Act 196 PA 1997 REPEALED Section 2 of Act 20 PA 1943.

Act 196 PA 1997 AMENDED Section 3 as follows:

Sec. 3. Investments made before the effective date of the amendatory act that repealed section 2 of the surplus funds, sinking funds, or insurance funds of a political subdivision of this state in bonds and other obligations of the United States or its intrumentalities or certificates of deposit or depository receipts of a bank that is a member of the federal deposit insurance corporation as provided under section 1 and former section 2 of this act are hereby ratified and validated.

Act 196 PA 1997 Added Section 5 and 6 as follows:

Sec. 5. (1) Not more that 180 days after the end of a public corporation's first fiscal year that ends after the effective date of the amendatory act that repealed section 2, a governing body, in conjunction with the investment officer, shall adopt an investment policy that, at a minimum, includes all of the following:

(a) A statement of the purpose, scope, and objectives of the policy, including safety, diversification, liquidity, and return on investment.
(b) A delegation of authority to make investments.
(c) A list of authorized investment instruments. If the policy authorizes an investment in mutual funds, it shall indicate whether the authorization is limited to securities whose intention is to maintain a net asset value of $1.00 per share or also includes securities whose net asset value per share may fluctuate on a periodic basis.
(d) A statement concerning safekeeping, custody, and prudence.

(2) A governing body that as of the effective date of the amendatory act that repealed section 2 has adopted an investment policy that substantially complies with the minimum requirements under subsection (1) is not in violation of this section as long as that policy remains in effect.

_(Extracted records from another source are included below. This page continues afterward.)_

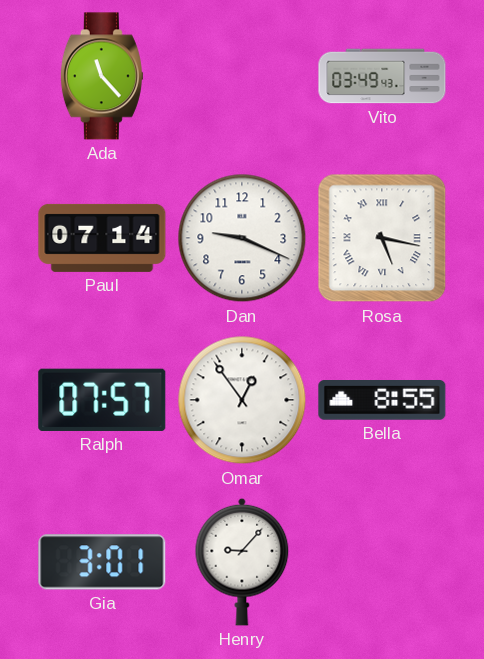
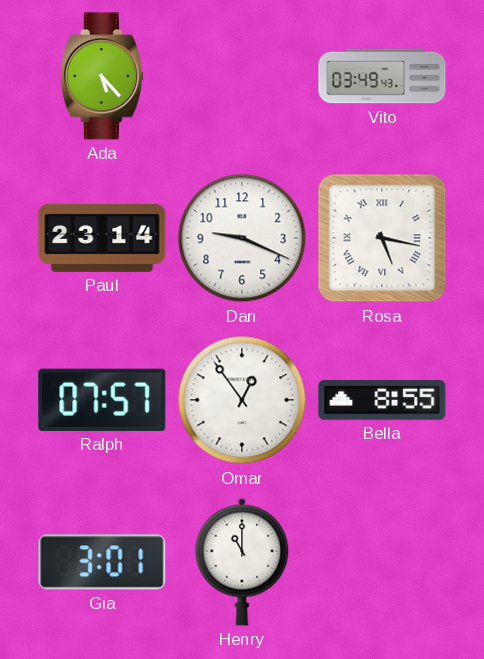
Ada: 11:23 -> 5:23
Paul: 07:14 -> 23:14
Henry: 9:07 -> 11:00
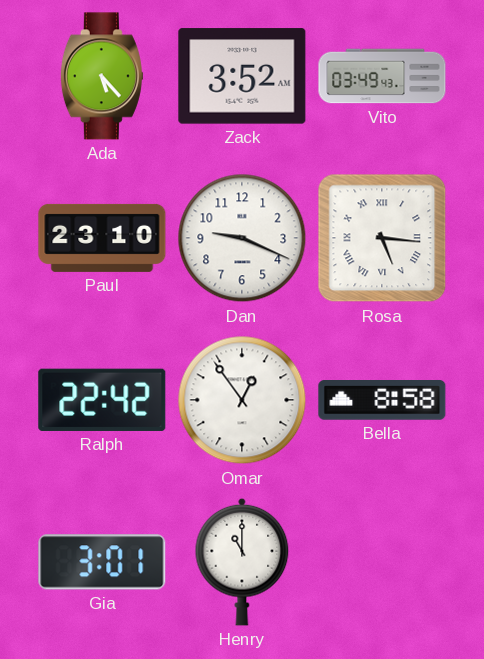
Zack: none -> 3:52
Paul: 23:14 -> 23:10
Rosa: 5:17 -> 5:16
Ralph: 07:57 -> 22:42
Bella: 8:55 -> 8:58
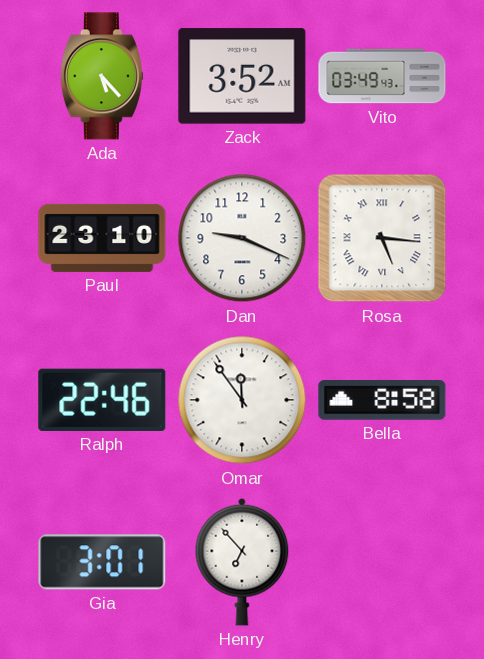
Ralph: 22:42 -> 22:46
Omar: 12:54 -> 11:54
Henry: 11:00 -> 6:53
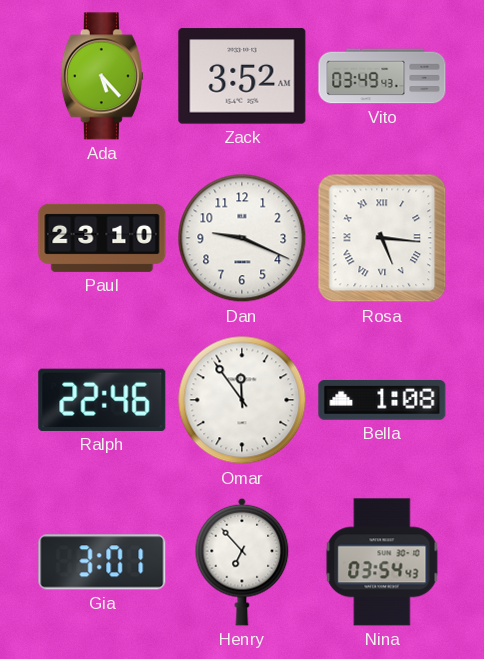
Bella: 8:58 -> 1:08
Nina: none -> 03:54
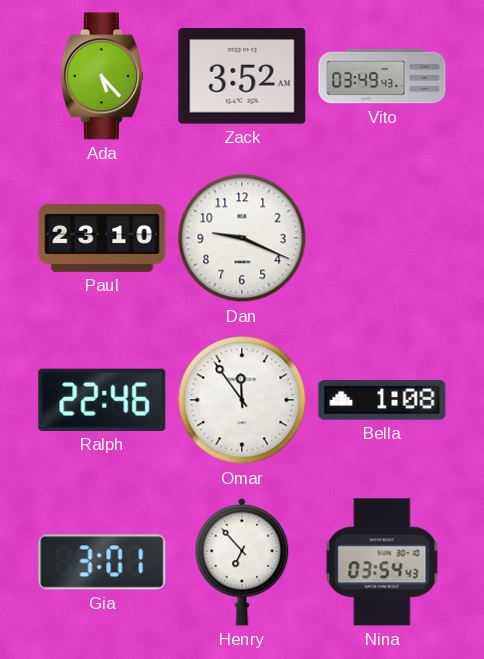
Rosa: 5:16 -> none
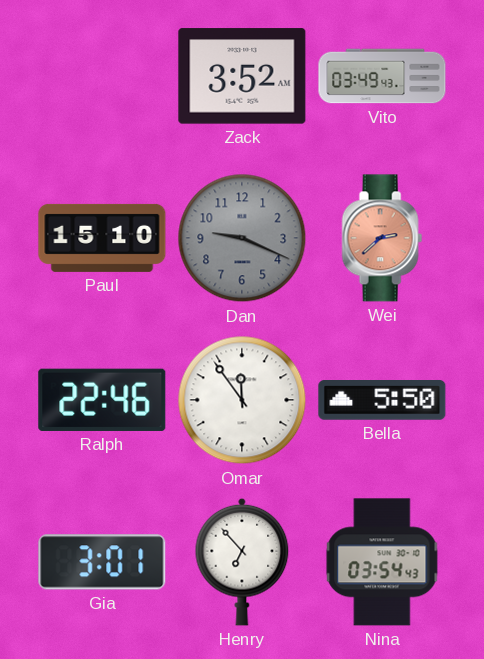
Ada: 5:23 -> none
Paul: 23:10 -> 15:10
Dan dial: white -> grey
Wei: none -> 2:38
Bella: 1:08 -> 5:50
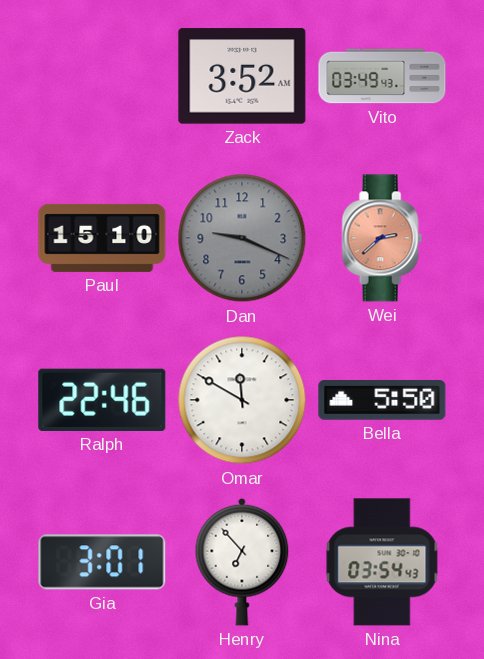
Omar: 11:54 -> 11:50
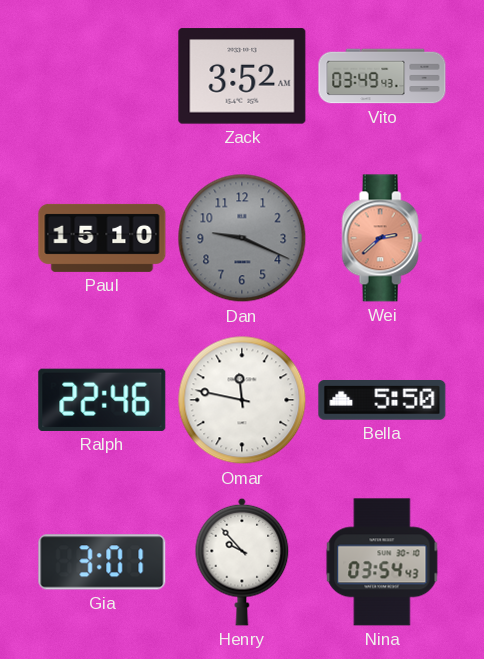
Omar: 11:50 -> 11:47
Henry: 6:53 -> 9:53
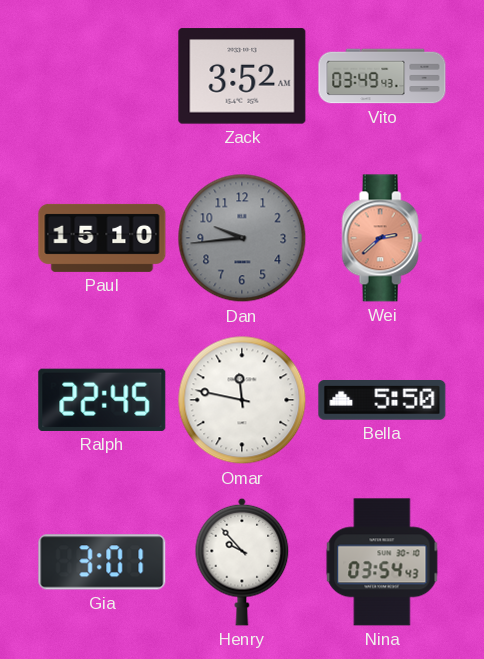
Dan: 9:19 -> 9:44
Ralph: 22:46 -> 22:45
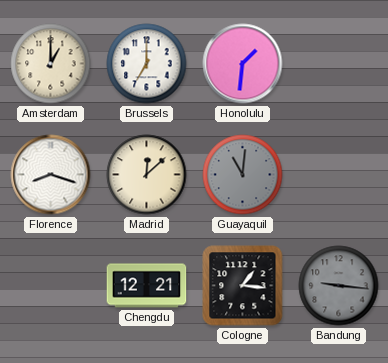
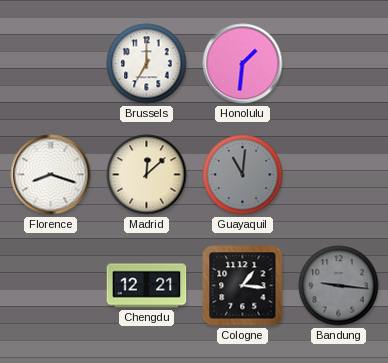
Amsterdam: 1:00 -> none
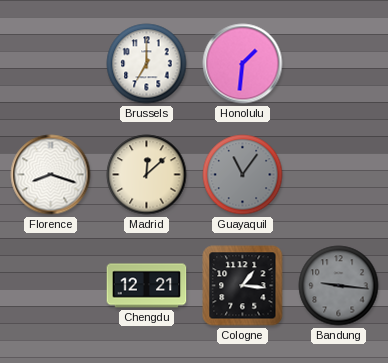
Guayaquil: 11:01 -> 11:06
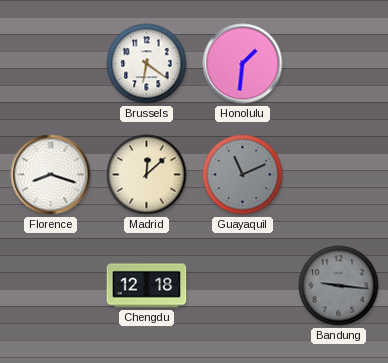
Brussels: 7:00 -> 6:21
Guayaquil: 11:06 -> 11:11
Chengdu: 12:21 -> 12:18
Cologne: 1:16 -> none
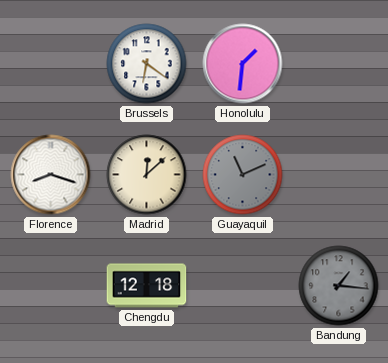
Bandung: 9:16 -> 1:16
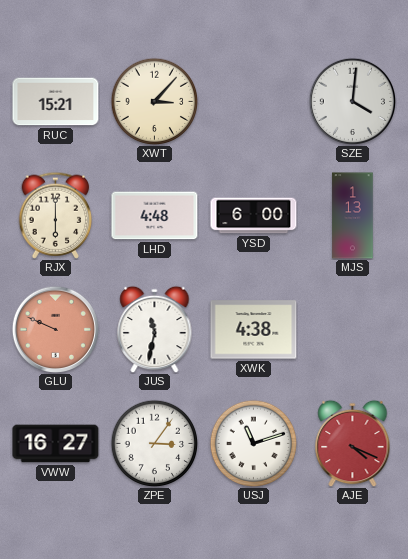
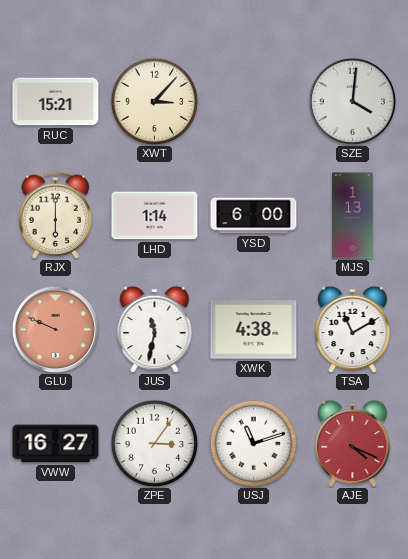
LHD: 4:48 -> 1:14
TSA: none -> 11:10
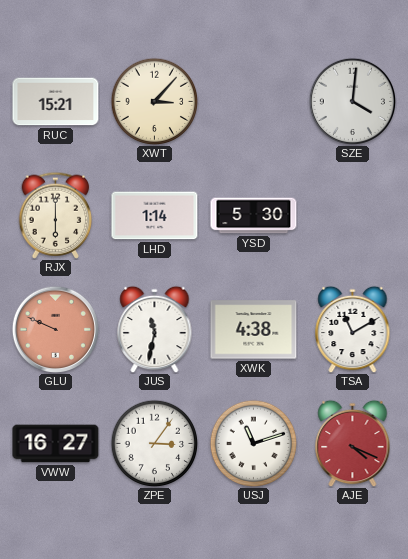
YSD: 6:00 -> 5:30
MJS: 1:13 -> none
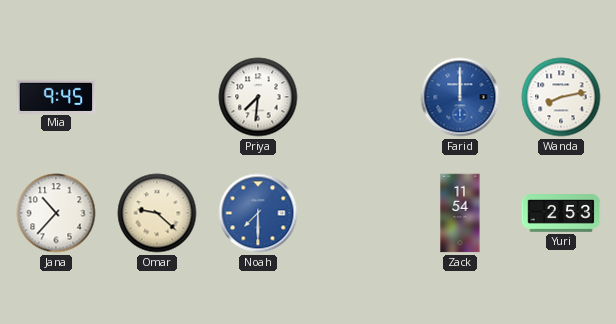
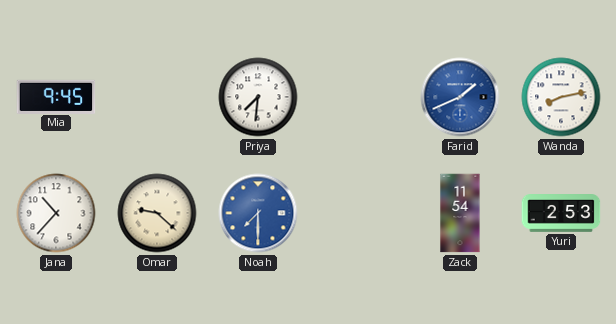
Farid: 12:00 -> 1:41
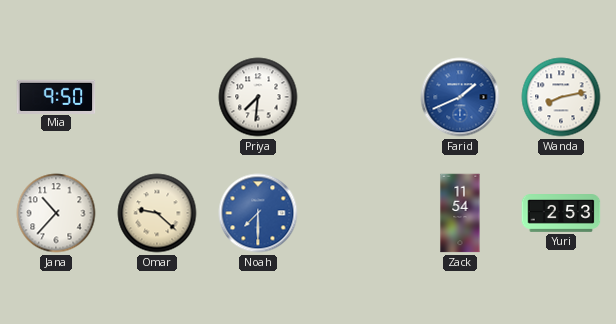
Mia: 9:45 -> 9:50
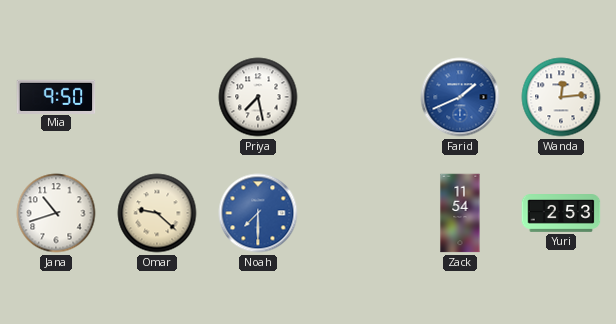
Priya: 7:31 -> 7:28
Wanda: 8:13 -> 12:14
Jana: 10:37 -> 10:42
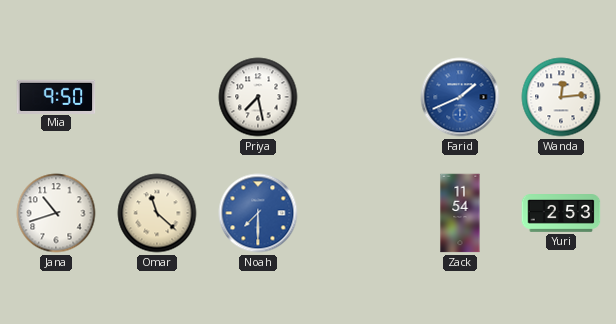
Omar: 9:22 -> 11:22
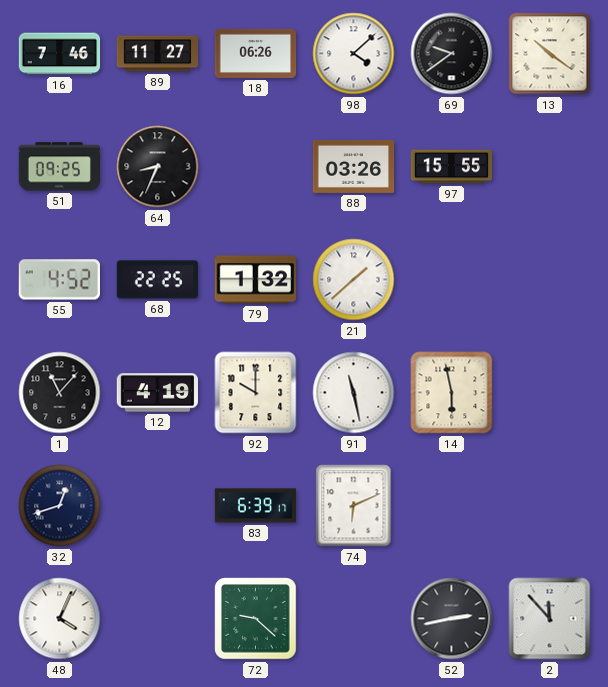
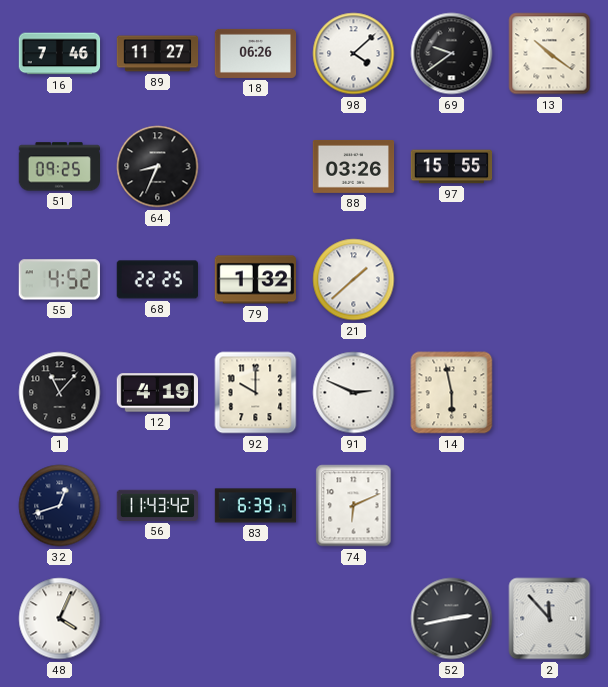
91: 11:28 -> 2:49
56: none -> 11:43
72: 9:22 -> none
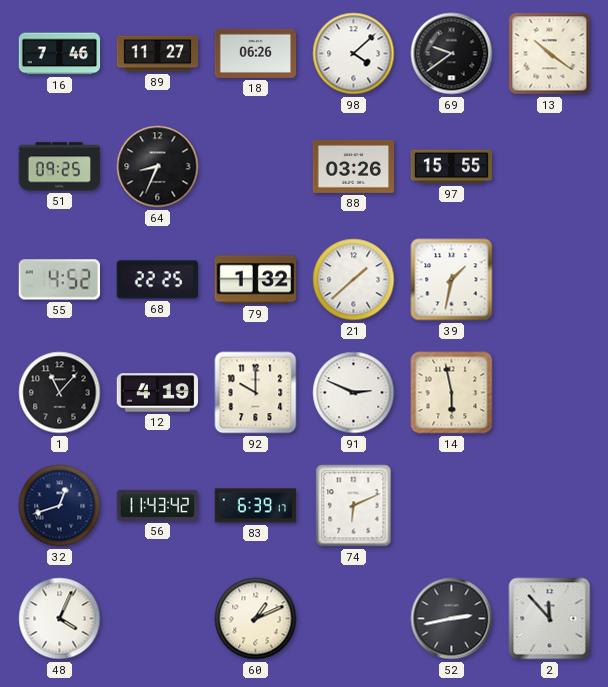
39: none -> 1:32
60: none -> 1:11
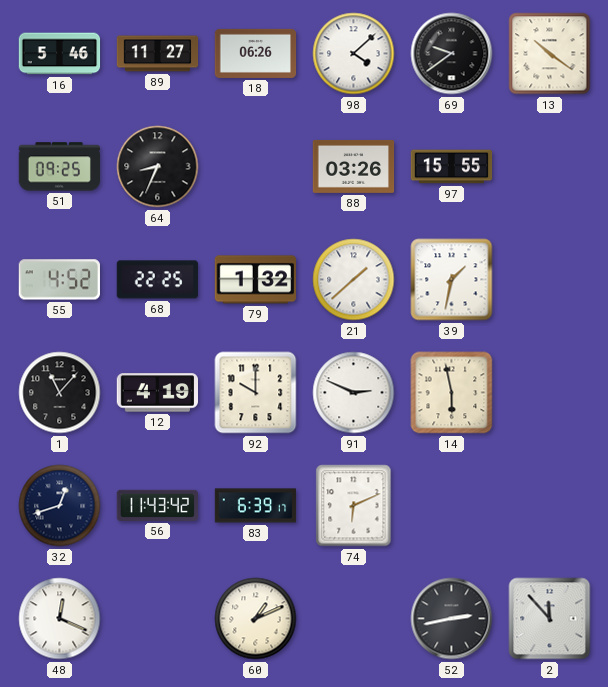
16: 7:46 -> 5:46
48: 4:04 -> 12:19
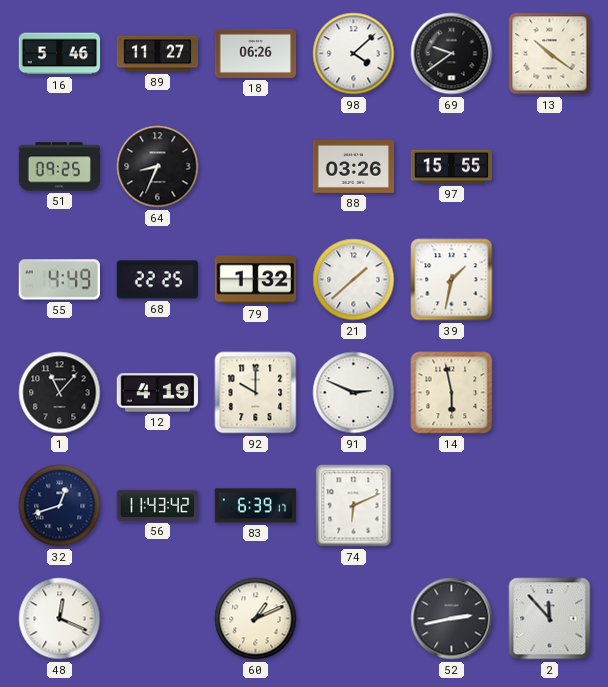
55: 4:52 -> 4:49
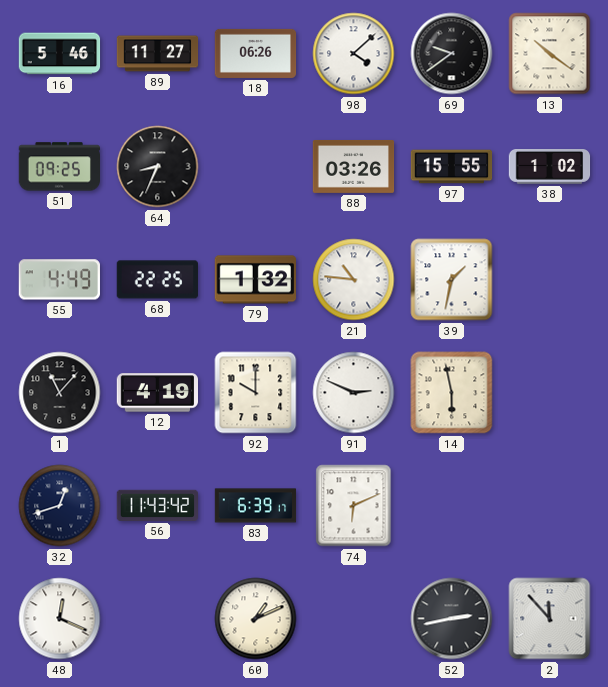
38: none -> 1:02
21: 1:38 -> 10:46
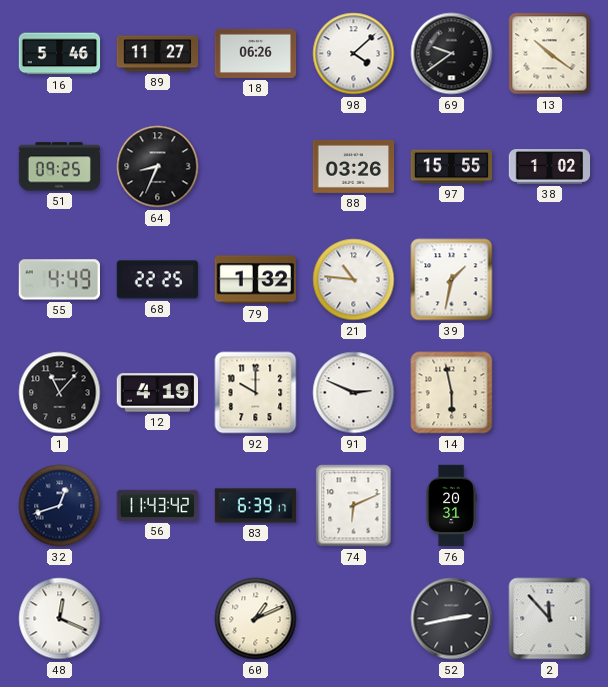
76: none -> 20:31
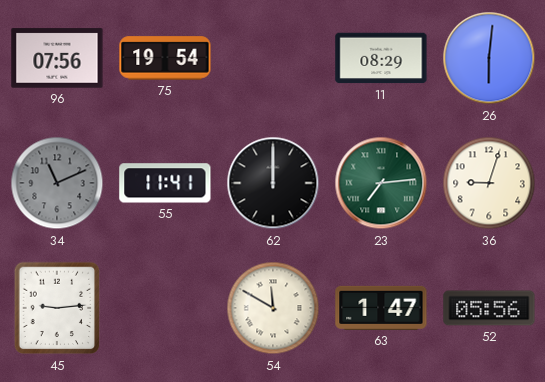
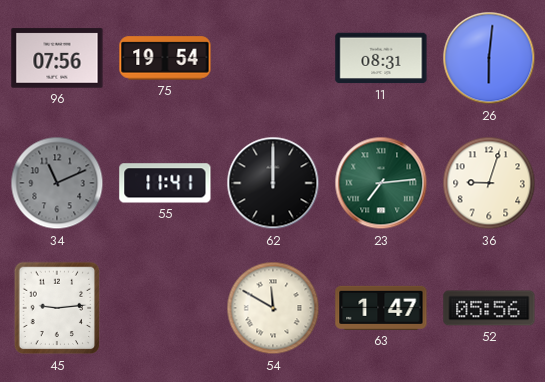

Sec 6.(1) Subject to subsection (2), before executing an order to purchase or trade the funds of a public corporation, the financial intermediary, broker, or dealer shall be provided with a copy of the public corporation's investment policy and shall do both of the following:

(a) Acknowledge receipt of the investment policy.
(b) Agree to comply with the terms of the investment policy regarding buying or selling of securities.

(2) A public corporation is subject to subsection (1) beginning on the date that the investment policy of a public corporation takes effect or 180 days after the end of the public corporation's first fiscal year ending after the effective date of the amendatory act that repealed section 2, whichever is earlier.

(3) The investment officer annually shall provide a written report to the governing body concerning the investment of the funds.